Essentially a love letter to the people and music of Angola, Muxima is split into ten cantos. Jaar, a passionate admirer of Angolan music, discovered he owned five different versions of a folk song, Muxima (heart). The film cues these variations on the tune to images from the country, alternating between lyrical shots of everyday life with political allegories, some more didactic than others.
Canto I is a still image, a group of young boys with their hands placed over their heart. It is an anticipation and visual corollary to the song, as well as communicating that the video is about, well, love for the country.
Canto II examines statues from the era of Portugese colonialism, circling across their scarred faces, and then in a dramatic pan downward, uncovers the rusted iron poles holding them up, exposed after years enduring the elements.

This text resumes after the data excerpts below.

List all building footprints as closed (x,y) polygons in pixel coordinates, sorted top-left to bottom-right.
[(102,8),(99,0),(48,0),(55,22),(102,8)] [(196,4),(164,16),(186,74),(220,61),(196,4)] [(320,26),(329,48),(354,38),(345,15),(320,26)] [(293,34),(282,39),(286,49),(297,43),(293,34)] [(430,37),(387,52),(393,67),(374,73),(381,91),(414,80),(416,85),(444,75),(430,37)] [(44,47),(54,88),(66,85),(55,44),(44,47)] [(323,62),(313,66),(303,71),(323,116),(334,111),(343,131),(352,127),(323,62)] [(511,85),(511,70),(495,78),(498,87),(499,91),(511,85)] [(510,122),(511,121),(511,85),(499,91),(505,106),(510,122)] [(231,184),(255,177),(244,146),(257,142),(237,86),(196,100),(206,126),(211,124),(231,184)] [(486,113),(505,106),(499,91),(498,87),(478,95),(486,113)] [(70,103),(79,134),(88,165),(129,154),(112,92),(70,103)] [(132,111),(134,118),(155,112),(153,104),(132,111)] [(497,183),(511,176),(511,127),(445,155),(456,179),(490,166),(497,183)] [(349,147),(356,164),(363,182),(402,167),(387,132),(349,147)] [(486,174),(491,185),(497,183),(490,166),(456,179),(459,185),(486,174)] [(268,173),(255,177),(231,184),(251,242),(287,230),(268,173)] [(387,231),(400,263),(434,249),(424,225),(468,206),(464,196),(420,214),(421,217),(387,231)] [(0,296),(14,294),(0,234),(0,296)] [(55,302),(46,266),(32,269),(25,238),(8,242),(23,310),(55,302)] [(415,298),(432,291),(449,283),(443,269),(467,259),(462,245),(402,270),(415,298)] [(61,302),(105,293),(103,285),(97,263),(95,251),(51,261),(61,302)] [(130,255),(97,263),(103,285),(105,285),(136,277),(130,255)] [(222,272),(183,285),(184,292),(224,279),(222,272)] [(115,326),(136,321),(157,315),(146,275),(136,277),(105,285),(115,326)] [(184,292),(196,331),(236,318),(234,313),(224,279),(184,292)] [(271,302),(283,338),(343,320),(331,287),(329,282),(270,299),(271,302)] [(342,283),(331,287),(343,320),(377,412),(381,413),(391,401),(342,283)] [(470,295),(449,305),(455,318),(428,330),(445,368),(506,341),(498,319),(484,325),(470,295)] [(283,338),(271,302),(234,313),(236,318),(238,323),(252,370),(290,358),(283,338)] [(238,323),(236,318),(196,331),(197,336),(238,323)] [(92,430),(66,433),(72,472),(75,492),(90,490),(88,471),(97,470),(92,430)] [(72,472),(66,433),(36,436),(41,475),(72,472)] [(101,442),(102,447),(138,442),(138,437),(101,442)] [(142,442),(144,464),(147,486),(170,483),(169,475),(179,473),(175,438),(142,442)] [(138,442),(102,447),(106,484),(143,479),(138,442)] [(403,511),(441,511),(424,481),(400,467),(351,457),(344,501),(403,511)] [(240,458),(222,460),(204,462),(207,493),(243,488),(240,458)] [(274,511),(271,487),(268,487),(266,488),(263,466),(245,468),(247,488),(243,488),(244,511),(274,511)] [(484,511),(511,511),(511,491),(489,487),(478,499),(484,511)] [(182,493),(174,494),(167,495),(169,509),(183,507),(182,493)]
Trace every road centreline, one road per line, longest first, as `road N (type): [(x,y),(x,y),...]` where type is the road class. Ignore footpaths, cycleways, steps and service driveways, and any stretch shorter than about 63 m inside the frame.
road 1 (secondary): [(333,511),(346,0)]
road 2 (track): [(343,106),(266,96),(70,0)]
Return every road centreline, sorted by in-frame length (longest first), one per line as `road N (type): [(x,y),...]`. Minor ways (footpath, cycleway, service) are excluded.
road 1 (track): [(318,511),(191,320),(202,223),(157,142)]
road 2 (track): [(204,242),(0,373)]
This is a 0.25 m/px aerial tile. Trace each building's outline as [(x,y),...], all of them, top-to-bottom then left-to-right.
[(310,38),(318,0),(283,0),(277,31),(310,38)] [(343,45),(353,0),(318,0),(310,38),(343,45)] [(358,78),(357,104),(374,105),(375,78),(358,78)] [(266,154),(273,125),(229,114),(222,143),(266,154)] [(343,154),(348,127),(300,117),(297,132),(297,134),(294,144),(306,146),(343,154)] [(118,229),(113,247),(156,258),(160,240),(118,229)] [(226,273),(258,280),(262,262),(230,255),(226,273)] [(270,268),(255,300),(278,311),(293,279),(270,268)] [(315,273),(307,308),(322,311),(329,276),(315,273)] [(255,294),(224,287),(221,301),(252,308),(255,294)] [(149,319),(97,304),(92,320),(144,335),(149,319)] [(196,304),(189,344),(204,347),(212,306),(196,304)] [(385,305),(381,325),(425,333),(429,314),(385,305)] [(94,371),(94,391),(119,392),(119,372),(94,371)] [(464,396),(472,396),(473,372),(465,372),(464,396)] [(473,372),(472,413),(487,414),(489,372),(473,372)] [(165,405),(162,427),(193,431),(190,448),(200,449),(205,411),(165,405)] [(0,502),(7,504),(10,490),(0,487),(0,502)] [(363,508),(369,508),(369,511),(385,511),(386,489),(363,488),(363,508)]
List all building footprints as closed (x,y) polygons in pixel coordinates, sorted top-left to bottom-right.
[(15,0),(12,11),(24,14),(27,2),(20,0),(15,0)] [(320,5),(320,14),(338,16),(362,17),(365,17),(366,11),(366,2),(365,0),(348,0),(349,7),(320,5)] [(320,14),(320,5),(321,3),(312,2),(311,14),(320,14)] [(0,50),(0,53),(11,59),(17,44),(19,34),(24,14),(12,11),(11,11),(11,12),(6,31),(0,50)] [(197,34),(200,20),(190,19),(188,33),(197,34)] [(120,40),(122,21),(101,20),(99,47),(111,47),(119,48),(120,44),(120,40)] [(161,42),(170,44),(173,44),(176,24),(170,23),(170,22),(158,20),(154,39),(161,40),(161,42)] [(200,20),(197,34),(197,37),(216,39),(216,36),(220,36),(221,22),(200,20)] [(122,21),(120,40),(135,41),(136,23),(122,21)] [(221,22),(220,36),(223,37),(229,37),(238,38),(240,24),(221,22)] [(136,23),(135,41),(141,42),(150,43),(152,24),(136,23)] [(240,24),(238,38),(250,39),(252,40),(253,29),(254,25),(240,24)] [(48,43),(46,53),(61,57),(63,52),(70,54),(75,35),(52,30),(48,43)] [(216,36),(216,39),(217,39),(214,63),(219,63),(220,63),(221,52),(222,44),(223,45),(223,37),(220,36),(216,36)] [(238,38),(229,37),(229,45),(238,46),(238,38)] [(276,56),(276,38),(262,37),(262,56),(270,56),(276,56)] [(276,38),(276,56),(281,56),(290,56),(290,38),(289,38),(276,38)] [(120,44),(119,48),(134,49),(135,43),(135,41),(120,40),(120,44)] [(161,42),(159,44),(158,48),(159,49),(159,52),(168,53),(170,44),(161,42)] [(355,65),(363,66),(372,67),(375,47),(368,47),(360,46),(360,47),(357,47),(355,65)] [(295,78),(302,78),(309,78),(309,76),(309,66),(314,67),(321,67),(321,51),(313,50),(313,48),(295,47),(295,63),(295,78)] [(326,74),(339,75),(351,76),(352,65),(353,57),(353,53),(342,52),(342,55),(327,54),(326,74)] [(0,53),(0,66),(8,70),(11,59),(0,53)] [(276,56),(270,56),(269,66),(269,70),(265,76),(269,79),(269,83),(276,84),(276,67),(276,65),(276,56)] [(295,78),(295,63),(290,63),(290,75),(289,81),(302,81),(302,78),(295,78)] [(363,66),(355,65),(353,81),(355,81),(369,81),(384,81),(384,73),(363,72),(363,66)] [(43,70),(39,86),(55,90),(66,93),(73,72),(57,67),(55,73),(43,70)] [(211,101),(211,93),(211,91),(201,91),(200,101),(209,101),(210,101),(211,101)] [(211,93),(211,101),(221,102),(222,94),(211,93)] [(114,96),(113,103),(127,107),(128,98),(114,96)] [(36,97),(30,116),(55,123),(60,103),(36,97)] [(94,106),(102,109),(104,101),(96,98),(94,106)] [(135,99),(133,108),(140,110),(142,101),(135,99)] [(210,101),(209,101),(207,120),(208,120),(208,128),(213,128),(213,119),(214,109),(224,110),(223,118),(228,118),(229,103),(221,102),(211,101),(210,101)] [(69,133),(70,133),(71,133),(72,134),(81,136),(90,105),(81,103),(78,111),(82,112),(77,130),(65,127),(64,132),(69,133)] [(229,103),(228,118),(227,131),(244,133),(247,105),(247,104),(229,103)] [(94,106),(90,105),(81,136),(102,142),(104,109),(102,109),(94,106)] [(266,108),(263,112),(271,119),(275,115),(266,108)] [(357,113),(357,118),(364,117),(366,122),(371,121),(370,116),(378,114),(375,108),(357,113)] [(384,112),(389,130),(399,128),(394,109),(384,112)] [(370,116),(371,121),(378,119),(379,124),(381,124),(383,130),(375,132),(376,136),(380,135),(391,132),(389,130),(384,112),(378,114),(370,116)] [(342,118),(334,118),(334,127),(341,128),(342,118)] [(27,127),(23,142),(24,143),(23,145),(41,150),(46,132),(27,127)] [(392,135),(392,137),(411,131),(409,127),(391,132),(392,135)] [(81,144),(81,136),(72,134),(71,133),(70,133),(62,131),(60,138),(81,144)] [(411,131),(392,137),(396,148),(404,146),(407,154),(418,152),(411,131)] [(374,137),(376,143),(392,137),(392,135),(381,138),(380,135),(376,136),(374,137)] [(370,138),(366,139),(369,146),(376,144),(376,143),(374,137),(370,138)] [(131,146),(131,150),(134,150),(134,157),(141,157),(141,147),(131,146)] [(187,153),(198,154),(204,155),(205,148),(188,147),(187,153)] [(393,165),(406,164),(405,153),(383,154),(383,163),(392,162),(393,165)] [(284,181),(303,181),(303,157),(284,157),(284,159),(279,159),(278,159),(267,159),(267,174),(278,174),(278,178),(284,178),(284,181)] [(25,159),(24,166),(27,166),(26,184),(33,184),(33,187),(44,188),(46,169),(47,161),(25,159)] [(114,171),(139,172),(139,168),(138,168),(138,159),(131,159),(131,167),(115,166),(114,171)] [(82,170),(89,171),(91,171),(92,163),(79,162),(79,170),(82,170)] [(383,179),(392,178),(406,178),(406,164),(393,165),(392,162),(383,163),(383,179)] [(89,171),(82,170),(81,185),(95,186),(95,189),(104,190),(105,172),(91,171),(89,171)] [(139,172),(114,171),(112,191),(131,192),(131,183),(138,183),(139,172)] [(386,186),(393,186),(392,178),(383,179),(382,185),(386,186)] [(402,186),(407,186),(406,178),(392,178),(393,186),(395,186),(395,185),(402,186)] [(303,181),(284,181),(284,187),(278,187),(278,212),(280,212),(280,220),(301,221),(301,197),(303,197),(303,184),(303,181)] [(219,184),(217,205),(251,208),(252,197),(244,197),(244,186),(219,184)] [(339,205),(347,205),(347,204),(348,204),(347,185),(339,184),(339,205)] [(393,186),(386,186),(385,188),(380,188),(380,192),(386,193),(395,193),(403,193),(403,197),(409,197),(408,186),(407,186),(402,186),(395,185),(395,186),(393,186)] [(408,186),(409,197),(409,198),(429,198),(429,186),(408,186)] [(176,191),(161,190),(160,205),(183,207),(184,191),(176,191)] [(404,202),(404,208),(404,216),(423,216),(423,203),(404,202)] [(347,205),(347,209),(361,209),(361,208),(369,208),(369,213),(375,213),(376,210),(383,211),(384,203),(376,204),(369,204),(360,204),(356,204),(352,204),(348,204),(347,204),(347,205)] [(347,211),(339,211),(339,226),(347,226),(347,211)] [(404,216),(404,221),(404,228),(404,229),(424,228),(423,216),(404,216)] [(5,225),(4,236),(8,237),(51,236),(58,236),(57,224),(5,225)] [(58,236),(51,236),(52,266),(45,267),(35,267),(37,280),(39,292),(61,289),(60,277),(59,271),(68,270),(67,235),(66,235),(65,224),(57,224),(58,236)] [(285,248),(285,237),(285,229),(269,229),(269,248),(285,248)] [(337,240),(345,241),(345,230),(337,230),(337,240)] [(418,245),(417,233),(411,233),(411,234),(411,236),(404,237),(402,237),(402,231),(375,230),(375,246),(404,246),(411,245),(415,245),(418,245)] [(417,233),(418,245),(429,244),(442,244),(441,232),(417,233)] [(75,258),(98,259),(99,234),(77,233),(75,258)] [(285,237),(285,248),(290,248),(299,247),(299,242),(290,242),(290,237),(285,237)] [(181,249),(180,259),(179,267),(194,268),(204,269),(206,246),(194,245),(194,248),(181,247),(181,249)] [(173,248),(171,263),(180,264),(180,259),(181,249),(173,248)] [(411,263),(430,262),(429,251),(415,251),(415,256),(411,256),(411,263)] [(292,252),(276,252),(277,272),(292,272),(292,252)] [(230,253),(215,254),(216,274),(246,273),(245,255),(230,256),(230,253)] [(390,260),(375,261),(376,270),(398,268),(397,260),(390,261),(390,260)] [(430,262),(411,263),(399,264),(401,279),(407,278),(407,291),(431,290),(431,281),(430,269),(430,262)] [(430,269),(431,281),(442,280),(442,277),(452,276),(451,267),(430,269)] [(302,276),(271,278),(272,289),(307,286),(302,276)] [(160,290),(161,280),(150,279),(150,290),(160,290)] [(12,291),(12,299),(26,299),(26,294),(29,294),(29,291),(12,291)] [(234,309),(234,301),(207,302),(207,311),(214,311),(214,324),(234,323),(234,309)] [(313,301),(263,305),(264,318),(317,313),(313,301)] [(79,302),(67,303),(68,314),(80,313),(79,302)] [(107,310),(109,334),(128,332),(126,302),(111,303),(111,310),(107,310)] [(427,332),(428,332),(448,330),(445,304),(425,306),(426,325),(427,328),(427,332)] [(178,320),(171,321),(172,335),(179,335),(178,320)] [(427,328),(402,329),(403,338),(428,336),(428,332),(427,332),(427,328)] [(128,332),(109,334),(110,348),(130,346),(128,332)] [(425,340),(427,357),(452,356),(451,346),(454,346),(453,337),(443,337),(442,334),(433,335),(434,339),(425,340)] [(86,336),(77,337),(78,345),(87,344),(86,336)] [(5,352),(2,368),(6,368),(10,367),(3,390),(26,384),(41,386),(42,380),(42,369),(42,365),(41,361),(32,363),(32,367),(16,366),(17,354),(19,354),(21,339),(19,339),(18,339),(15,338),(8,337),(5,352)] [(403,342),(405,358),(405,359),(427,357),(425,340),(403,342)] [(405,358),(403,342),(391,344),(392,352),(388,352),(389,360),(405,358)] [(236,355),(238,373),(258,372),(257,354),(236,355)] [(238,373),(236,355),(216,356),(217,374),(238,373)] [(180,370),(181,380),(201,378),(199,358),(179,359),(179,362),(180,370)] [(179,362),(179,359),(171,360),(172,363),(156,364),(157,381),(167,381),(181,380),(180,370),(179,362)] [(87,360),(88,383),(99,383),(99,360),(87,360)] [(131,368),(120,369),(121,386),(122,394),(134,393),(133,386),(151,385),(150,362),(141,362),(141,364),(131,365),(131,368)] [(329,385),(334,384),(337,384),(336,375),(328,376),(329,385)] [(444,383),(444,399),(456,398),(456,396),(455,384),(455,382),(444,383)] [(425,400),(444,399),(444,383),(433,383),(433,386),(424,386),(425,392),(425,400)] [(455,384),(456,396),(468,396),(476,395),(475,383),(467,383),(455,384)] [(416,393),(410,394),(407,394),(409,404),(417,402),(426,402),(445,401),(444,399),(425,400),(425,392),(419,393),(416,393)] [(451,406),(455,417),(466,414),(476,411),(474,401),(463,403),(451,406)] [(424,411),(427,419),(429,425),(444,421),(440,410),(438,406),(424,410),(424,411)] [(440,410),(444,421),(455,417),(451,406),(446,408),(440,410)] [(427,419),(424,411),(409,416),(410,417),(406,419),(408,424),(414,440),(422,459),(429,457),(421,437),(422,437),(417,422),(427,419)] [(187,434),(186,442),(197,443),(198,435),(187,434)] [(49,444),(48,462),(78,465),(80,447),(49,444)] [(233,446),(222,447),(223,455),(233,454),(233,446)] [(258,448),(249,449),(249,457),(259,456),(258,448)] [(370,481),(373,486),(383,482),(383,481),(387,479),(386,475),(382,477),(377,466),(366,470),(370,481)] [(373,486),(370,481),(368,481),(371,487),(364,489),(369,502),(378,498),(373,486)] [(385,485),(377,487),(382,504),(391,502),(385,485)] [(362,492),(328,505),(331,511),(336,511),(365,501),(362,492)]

Muxima plays for the first time over these images.
The rest of this film follows this pattern, oft-beautiful shots of everyday life (cartwheels on a beach, colorful umbrella on canoe, woman knelt in prayer) contrasted with reminders of the country's volatile politics - set to variations on a folk song. We see an arm gathering local fauna in close-up, the hand-held camera gliding over the verdant field. Brief shots of a microphone are joltingly inserted. Incrementally more is revealed as the camera pulls back - it is a man in protective gear, clearing land in a mine-field, setting the bombs off. After the bomb explodes, it returns to the studio, with a man singing a tender, lyrical version of the tune. The film thrives on these contrasts, forever finding the political in the formal, and does it with an adoring and searching eye.
Unfortunately its run is over.
However! Pierre Huyghe's entrancingly weird puppet-film "This is Not a Time for Dreaming" just opened at the Marian Goodman gallery. Based on the art-historical tale about Le Corbusier's travails designing the art center at Harvard, it's tender and delirious, extravagantly self-reflexive and terribly concerned about the value of art. The scene where a dreaming Le Corbusier imagines his ideal building is a fantastical imagining of the creative process, which makes the later concessions he had to make that much more painful, especially since they were forced upon him by a demoniac personification of Harvard itself.